Not your traditional ... Vegan fruit cake

This week our local supermarket has been very fortunate in its acquisition of delicious and ripe mango fruits. Aside from simply gorging on these delicious fruits as they are, I decided it would be nice to incorporate them into a recipe.  I have been toying with a white cake recipe, very similar to my vegan chocolate cake, yet I decided to make a white cake with added fruit instead.
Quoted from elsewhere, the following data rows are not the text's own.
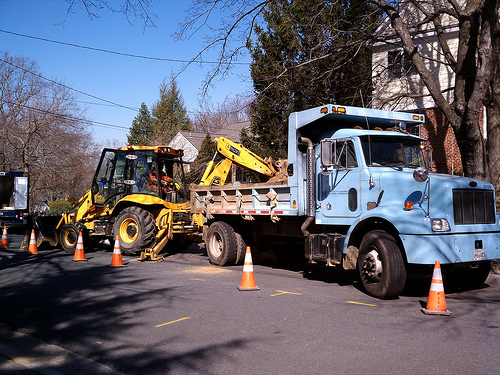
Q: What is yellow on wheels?
A: Construction machinery.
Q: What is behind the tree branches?
A: A house.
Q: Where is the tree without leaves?
A: Behind truck.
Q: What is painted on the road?
A: Orange lines.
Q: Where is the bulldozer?
A: On street.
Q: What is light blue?
A: Construction truck.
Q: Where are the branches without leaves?
A: Above bulldozer.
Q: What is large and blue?
A: Dump truck.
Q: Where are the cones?
A: Next to the truck.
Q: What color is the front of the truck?
A: Blue.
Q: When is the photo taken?
A: During the day.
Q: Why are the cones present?
A: Construction is occurring.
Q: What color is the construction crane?
A: Yellow.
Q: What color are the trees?
A: Green.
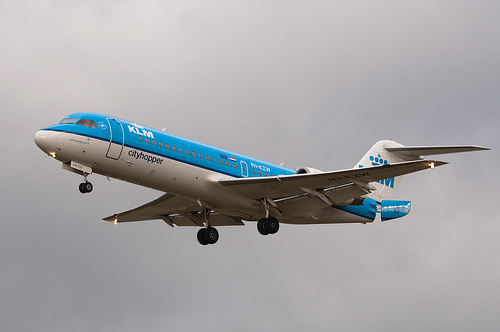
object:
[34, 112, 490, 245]
airplane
As opposed to what most think of as a fruit cake, I have not chopped and added all of my fruits to the batter, only the strawberries and orange peel. I really wanted the mango to be the star of the show here, and star it did! The moisture from the mango permeates the lower half of the cake with delicious mango goodness and every few bites you get a piece of strawberry bursting in your mouth. The cake itself is beautifully moist, yet still crummy, and not too sweet. As Mary Berry might say, it was very scrummy!

If you need a touch of summer in the middle of these cold winter days, give this recipe a try!  




Vegan fruity cake


Wet ingredients:
  • I cup vegan milk, I used rice milk
  • 1 tsp. apple cider vinegar
  • 3/4 cup sugar
  • 1/3 cup oil, a neutral one or very mild EVOO
  • 1 tsp. vanilla extract
  • 1 tbsp. grated orange peel
Dry ingredients:
  • 1-1/3 cup all-purpose flour
  • 1/2 tsp baking powder
  • 3/4 tsp baking soda
  • 1/4 tsp salt
 Extras:
  •  1/4 cup chopped, frozen strawberries
  • 1 ripe mango 


Heat your oven to 350F.  Line a 9" circle cake pan with parchment paper and grease with vegan butter. 
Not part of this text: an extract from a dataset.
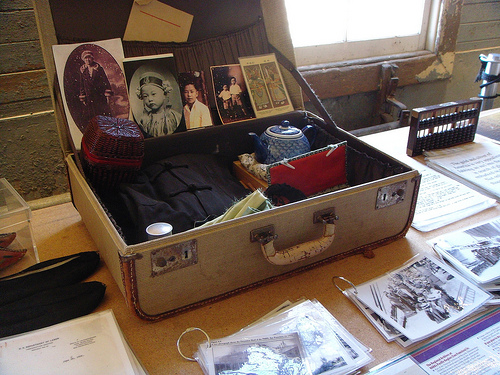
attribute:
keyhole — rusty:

Mix together your dry ingredients and set aside. In your mixing bowl combine the wet ingredients and mix until incorporated, slowly add in your dry mixture and whisk until combined, but do not overwork it.

Fold in the strawberries.

Pour the batter into your prepared pan and put in the oven, either the lower or middle rack. 
Bake for 30-35 minutes, insert a toothpick in center to make sure it is done (the pick should come out clean.) Test in a few spots as the strawberries will provide moisture in certain spots and may indicate it is not done when it is!
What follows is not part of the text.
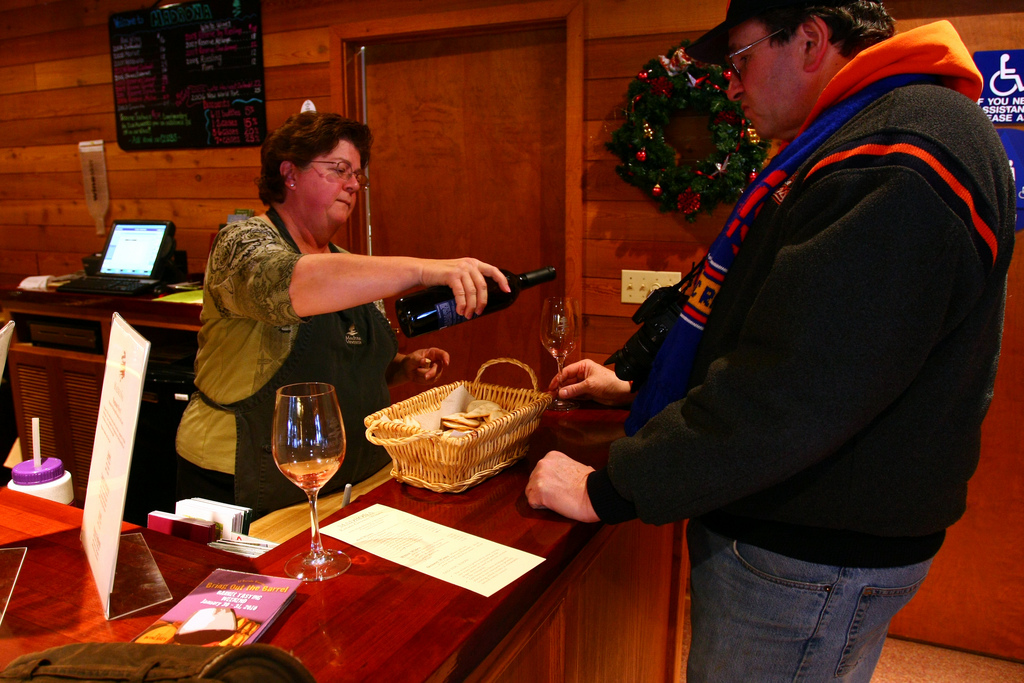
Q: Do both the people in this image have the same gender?
A: No, they are both male and female.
Remove the cake when done, set for 10 minutes and then remove from the pan and allow to completely cool.  Once the cake has cooled, use a large knife to slice it horizontally separating the top from the bottom. Slice the mango into thin slices and layer the middle of the cake, replace the top and serve immediately, or allow to rest for an hour or so if you want that juicy lower layer from the mango juices.

As an accompaniment to this cake, perhaps try whipping up some vegan buttercream or whipped cream?